By Kalyan Mitra
It can hardly be disputed that judicial activism is now a central feature of every system that vests adjudicatory power, like Mr. Justice PN Bhagwati pointed out, in a free and independent judiciary.
The judiciary is the last bastion of democracy and it may well be said that judicial activism is the elan vital, the essence of social justice.
Preservation of the rule of law in a wide perspective is indeed the primary remit of the judiciary. For this, the wellspring of the common law evolved in England and subsequently followed in India was a body of laws refined by imaginative and wise application of the principles of ethics, fair play and good conscience. Thus maxims of equity were propounded for delivering justice and the principle of promissory estoppels makes it imperative that no one (including the state) reneges on a promise on the basis of which another had altered his position to his detriment. Also, that one who seeks equity must do equity, and that all must come before the court with clean hands. The concern of the judges who helped evolve the common law was not just maintenance of status quo but also rendition of true justice, especially social justice.
The Indian Constitution with its unique provisions of fundamental rights and the Directive Principles of State Policy enjoins upon the judiciary to be dynamic so that rights are defended in keeping with the Directive Principles. The country’s apex judiciary acted very boldly in the face of strong ad hoc political actions to impulsively amend the Constitution under Article 368 to suit immediate political purposes. In the landmark Keshavananda Bharati case (AIR 1973 SC1461), the Supreme Court, sitting en bloc, held that the basic structure of the Constitution could not be changed by an amendment to the Constitution and that fundamental rights could not be abridged. In the recent 2G case, the court cancelled 120 2G licences on the ground that arbitrary and wrongful procedure had been followed in giving away of material resources of the country. In a case related to the proclamation of President’s Rule in Bihar, the Supreme Court had even held the proclamation to be in breach of the Constitution. All this is indicative of a strain of judicial activism dedicated to preserve a stable social order for the fulfillment of social justice.
The Supreme Court has gone far in upholding the role of Articles 14 and 21 of the Constitution with imaginative and positive interpretation, especially in the area of human rights. For this, it has relied extensively on the Universal Declaration of Human Rights. The Supreme Court has thus fine-tuned immunity against torture or cruel or inhuman or degrading treatment or punishment to defend fundamental rights enshrined in Article 21 of the Constitution. The treatment of women in police lock-ups has also been addressed by the country’s highest court admirably.
Very recently, the Supreme Court ordered that the privacy and dignity of an endangered, simple-minded tribe in the Andamans be protected against indecent, vulgar and sadistic intrusion by foreign photojournalists. This is an example of positive and imaginative interpretation of the Constitution for protection of the dignity and liberty of the vulnerable people of India.

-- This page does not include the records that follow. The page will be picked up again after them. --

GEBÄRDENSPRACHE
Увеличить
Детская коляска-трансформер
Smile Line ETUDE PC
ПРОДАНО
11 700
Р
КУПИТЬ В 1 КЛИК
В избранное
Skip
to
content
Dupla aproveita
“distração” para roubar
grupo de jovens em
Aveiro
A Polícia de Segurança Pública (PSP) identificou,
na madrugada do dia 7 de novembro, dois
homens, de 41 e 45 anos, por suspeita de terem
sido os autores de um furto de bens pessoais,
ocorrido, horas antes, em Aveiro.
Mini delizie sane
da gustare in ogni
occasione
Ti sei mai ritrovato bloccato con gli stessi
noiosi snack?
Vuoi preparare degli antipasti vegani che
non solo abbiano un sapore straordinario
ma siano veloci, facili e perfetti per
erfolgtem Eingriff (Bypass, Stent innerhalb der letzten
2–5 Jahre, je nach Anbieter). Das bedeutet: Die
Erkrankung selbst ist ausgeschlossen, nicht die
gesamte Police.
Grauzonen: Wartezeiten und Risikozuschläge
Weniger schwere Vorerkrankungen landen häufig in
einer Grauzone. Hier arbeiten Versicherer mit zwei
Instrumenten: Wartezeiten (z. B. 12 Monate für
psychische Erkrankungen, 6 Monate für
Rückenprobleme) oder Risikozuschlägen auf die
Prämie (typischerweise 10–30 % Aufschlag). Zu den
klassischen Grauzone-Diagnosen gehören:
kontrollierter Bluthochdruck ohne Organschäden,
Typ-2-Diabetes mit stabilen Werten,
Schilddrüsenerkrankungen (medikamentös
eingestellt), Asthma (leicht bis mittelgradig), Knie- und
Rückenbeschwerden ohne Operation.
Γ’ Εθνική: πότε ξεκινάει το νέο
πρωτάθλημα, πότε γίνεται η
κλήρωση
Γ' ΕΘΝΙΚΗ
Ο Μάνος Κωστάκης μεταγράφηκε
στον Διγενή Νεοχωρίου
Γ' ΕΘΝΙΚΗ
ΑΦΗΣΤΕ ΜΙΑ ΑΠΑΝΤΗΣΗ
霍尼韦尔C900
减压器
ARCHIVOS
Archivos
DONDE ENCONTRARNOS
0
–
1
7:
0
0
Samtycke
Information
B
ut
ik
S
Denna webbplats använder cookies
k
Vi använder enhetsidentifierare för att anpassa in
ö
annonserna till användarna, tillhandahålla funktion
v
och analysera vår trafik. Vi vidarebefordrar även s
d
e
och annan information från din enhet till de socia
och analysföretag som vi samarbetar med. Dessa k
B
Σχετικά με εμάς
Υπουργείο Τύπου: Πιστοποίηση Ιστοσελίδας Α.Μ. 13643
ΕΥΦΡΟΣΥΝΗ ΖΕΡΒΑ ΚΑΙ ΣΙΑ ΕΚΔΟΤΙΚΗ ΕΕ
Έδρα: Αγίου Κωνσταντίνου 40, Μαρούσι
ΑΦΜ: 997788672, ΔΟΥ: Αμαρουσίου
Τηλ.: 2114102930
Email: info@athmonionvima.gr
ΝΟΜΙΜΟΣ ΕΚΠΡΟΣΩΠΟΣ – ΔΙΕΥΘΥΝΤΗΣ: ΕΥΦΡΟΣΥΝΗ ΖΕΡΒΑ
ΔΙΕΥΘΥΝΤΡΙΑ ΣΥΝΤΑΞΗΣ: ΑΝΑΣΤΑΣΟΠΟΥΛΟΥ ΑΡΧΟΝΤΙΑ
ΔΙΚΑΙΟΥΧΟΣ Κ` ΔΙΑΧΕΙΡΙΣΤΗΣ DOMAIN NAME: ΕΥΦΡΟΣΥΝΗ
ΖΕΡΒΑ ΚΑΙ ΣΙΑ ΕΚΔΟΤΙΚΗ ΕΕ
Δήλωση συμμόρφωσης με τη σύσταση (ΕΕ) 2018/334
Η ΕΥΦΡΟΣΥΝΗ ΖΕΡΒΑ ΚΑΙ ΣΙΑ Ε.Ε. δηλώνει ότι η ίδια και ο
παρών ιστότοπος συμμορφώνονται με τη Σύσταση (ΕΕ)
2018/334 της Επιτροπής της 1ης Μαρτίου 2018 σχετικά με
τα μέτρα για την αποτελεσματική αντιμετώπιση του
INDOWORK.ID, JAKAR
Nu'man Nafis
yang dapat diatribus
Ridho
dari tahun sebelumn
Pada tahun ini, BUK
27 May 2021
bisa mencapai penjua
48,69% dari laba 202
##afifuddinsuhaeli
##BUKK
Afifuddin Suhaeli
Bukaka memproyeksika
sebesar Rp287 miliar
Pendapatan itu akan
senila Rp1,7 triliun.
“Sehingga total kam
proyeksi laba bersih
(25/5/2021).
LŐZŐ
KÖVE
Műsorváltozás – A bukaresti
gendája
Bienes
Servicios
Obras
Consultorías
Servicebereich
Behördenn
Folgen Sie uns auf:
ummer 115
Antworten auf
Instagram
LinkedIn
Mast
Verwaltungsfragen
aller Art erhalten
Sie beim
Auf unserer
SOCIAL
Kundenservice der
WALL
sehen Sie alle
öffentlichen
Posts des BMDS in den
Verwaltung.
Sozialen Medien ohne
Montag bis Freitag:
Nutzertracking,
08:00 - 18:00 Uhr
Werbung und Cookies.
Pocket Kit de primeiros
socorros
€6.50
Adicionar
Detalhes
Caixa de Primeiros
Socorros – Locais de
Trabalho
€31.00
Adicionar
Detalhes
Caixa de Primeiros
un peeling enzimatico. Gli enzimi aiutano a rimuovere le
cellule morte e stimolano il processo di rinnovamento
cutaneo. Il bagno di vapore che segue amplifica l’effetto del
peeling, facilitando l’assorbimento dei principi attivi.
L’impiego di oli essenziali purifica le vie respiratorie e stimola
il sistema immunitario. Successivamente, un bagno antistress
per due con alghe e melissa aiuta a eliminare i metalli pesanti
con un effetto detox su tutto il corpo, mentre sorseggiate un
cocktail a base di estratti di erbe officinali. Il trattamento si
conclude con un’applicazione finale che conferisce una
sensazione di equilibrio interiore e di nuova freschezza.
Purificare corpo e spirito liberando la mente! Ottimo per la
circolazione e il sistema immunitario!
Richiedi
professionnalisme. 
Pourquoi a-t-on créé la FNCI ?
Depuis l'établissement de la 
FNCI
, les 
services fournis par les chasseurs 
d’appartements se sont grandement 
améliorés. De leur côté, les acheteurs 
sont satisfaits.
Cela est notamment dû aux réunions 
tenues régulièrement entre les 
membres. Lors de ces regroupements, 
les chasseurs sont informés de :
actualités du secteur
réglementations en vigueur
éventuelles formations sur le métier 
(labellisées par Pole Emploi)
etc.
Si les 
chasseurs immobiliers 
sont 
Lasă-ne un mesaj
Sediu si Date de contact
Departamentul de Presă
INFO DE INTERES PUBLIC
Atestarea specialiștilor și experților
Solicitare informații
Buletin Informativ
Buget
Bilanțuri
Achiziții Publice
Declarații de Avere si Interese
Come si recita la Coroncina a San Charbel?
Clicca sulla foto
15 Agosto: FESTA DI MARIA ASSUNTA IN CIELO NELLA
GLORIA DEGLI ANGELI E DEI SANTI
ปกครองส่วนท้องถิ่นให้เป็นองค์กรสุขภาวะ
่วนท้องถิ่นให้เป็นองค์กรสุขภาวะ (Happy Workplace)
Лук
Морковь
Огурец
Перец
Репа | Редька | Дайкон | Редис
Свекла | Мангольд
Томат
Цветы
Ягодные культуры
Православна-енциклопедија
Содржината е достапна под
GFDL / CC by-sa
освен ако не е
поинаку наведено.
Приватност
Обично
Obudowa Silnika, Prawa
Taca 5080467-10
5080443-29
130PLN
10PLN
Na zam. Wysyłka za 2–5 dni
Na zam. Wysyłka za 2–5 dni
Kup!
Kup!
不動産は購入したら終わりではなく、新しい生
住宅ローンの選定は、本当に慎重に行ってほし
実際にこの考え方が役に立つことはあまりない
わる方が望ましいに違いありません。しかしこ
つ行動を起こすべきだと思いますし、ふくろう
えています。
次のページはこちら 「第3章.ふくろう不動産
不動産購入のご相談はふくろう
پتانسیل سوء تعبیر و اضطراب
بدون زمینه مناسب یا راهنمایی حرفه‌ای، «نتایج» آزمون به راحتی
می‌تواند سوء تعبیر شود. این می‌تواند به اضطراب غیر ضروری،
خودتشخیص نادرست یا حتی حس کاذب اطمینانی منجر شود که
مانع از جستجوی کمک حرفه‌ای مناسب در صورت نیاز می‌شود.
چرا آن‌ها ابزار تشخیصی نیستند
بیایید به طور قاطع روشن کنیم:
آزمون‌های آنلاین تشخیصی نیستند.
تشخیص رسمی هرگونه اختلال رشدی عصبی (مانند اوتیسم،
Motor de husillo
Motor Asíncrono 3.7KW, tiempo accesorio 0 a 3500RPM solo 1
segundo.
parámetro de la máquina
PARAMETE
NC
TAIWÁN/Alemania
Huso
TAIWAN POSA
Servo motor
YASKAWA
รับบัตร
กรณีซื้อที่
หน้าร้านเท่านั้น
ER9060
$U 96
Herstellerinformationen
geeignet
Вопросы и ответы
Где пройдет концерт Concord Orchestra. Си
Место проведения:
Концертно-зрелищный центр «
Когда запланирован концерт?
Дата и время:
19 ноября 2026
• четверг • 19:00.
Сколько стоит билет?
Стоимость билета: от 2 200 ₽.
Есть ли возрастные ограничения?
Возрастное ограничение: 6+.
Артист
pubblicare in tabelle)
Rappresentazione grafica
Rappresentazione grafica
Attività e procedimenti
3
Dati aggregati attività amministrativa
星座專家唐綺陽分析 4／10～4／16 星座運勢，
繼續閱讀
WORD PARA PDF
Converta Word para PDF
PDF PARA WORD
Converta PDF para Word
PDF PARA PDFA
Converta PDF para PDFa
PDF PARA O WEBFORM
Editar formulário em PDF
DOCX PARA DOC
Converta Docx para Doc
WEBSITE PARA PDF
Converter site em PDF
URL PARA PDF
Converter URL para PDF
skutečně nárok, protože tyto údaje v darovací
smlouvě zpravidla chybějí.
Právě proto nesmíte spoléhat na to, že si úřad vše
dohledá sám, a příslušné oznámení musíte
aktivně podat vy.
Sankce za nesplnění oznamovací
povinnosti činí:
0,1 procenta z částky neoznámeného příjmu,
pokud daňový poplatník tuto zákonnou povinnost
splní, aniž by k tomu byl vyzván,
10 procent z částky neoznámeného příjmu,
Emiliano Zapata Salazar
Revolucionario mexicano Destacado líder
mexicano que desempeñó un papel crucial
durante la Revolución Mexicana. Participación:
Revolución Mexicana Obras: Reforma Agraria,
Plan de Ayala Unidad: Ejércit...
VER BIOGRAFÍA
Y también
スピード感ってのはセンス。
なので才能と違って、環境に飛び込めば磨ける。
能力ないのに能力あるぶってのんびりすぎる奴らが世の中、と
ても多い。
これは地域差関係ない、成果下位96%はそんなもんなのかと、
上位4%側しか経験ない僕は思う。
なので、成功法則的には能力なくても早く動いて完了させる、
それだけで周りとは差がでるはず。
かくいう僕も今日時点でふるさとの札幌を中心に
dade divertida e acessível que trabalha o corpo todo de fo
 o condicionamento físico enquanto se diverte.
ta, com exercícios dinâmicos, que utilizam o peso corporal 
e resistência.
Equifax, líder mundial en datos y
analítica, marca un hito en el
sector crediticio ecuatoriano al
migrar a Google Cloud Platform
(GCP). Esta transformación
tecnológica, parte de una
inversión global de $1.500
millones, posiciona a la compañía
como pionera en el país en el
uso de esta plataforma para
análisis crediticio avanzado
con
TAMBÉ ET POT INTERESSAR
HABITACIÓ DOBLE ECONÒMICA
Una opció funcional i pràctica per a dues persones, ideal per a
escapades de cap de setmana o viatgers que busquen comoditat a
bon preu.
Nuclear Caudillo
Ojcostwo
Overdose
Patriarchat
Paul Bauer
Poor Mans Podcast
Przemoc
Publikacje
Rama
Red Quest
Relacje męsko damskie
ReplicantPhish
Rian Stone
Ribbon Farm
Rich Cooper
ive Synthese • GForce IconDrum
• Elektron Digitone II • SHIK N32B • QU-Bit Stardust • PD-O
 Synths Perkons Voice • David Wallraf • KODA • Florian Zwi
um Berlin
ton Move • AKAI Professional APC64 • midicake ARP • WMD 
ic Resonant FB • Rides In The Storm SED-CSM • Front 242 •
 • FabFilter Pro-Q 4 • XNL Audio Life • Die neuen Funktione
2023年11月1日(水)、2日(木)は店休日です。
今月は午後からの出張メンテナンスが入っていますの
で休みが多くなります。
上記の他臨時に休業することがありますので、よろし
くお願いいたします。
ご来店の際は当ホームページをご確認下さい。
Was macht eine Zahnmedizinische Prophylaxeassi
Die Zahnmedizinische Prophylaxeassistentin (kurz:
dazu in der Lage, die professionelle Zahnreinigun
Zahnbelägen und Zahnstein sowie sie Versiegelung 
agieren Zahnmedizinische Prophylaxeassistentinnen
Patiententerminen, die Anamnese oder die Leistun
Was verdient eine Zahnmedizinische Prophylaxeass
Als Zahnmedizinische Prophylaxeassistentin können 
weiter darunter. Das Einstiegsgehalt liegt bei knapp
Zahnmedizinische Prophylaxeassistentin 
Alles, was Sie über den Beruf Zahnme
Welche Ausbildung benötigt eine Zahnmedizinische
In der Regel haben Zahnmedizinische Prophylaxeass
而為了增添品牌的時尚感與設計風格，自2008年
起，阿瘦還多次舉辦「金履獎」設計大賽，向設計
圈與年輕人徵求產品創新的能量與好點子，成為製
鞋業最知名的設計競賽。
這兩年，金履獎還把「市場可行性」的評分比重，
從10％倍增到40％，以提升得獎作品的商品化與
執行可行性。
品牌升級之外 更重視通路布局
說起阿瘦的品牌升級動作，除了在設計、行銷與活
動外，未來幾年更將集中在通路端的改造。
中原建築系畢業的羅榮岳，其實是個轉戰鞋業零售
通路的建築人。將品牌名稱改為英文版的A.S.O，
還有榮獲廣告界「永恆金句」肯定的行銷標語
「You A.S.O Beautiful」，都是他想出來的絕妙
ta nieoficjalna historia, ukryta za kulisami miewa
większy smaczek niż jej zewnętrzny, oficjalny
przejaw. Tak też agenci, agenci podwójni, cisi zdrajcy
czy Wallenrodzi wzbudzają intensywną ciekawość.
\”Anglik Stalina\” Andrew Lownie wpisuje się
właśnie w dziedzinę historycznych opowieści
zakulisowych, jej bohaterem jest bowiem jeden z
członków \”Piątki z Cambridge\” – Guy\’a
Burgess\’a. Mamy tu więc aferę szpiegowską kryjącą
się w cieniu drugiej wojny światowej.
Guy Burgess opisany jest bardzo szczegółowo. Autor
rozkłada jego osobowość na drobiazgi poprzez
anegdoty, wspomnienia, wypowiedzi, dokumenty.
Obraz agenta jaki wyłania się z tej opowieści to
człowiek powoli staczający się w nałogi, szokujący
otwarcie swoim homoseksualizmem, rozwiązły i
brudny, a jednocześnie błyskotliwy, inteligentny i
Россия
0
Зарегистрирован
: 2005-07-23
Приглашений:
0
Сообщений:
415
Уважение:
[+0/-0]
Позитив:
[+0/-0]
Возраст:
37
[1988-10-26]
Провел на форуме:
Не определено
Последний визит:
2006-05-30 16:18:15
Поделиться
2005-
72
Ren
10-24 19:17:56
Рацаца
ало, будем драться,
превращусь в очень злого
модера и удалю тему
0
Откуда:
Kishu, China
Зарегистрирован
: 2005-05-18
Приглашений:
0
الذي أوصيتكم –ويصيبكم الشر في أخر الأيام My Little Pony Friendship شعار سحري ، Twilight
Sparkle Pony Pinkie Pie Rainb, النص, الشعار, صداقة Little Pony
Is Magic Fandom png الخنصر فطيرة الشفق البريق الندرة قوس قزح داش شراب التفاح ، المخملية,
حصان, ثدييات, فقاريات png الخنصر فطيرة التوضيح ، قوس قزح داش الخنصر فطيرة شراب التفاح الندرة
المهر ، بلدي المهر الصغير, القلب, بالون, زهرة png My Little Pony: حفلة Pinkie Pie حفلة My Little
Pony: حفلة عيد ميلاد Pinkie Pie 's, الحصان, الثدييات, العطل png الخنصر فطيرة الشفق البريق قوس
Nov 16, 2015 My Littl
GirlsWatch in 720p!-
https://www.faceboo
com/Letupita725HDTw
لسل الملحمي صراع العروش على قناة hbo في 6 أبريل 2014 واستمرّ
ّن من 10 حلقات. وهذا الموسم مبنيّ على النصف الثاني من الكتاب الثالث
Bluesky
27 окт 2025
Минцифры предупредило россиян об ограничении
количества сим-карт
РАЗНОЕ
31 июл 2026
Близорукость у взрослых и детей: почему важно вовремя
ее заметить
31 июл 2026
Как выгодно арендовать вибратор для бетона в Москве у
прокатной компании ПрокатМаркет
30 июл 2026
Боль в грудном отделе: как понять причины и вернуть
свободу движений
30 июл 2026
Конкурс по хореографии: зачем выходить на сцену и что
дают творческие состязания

In the Francis Coralie Mullin case (1981) 2 SCR 516, the Supreme Court had asserted that Article 14 of the Constitution did not just guarantee right to life but also the right to live with basic human dignity intact as also basic necessities of life. So, the court went on to hold that the right to life included the right of society to a clean and healthy environment. Such a view is far-sighted and increasingly relevant considering growing environmental pollution and depleting ecological balance that are currently ravaging the planet. More so, as industrial wastes and effluents as well as hazards posed by technological developments are defiling nature and adversely affecting social welfare. A much-cleansed Ganges owes a lot to judicial activism in India.
It is judicial activism again that has made jurisprudence more inclusive. The poor and disadvantaged can now petition the courts with more confidence as can socially-active persons or groups. To give an example, this has brought judicial relief to bonded laborers or legal assistance to poor undertrials. The Supreme Court has also introduced a very purposive innovation in setting up socio-legal committees to examine issues and report to it. Such findings are to be made available to all parties as evidence. The Bandhua Mukti case (AIR 1981 SC 802) that concerned resettlement of tribal people affected by construction of a dam is a case in point. A few weeks ago, the Supreme Court awarded very substantial compensation to the family of a victim of a road accident who was its sole breadwinner. A special leave petition before the Court in this regard had remained unheard for several years. The court has, in several cases, directed the state to award compensation for its failure to protect human rights without entertaining arguments of sovereign immunity.
The country’s highest court has set healthy precedents for the High Courts and lower judiciary for dealing with the problems of the socially-vulnerable and people who become victims of exploitation by organized vested interests. But despite the positive and pioneering attitude of the higher judiciary, caution must be urged. Judges must not go overboard in their zeal for unrestrained judicial intervention. Some judges have observed that such over-zealousness should not lead to the subversion of the Constitution and the existing framework of law and precedents. They have also pointed out that there is a need to steer clear of the by-lanes of judicial sophistry. Judges, as also the entire legal fraternity, must practice introspection, keep on acquiring knowledge as well as wisdom and should not get carried away either by motivated public approbation or censure.